The case of People v. Carcel (3 N.Y.2d 327 ) is also cited by defendant in support of his claim that there was no congregating in the present case within the meaning of the statute. In the Carcel case it is clear from the opinion that the defendants were only two in number and that it was undisputed that they were moving around to avoid other persons in the area of the entrance to the United Nations Building. On the other hand, in the instant case defendant's sister testified that there were more than 50 people in front of the tavern and that they extended from the door of the tavern to where defendant and the sister were standing. Both the defendant and his sister testified that there were persons in the group whom they knew and who had been with them on Second Avenue at the time of the earlier disturbance and who had followed behind them to Franklin Street. Both defendant and his sister were aware that these people were following them and, in fact, defendant stated that he did not enter the police station because he felt that they would congregate in front of the police station and stand a good chance of being arrested there.
Therefore, I find that defendant was congregating with other persons in front of the tavern where the arrest took place.

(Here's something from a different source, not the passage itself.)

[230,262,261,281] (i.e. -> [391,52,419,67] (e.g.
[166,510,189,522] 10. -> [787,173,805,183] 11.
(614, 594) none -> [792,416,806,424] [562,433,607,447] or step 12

I also find that the defendant, in congregating with others on a public street, refused to disperse after the officer had given a lawful order to do so. Moreover, in view of the fact that defendant refused an offer to go to the police station, where he claims he wanted to go to make a complaint, and in light of the fact that he proceeded to walk beyond the police station into an area of the street where conditions were in some state of unrest where he proceeded to refuse to obey an order to disperse, defendant was guilty of recklessly creating a risk of causing public inconvenience, annoyance or alarm and he thus violated section 240.20 of the Penal Law of the State of New York.
I find defendant guilty as charged in the amended information and defendant is directed to appear for sentencing on January 15, 1969.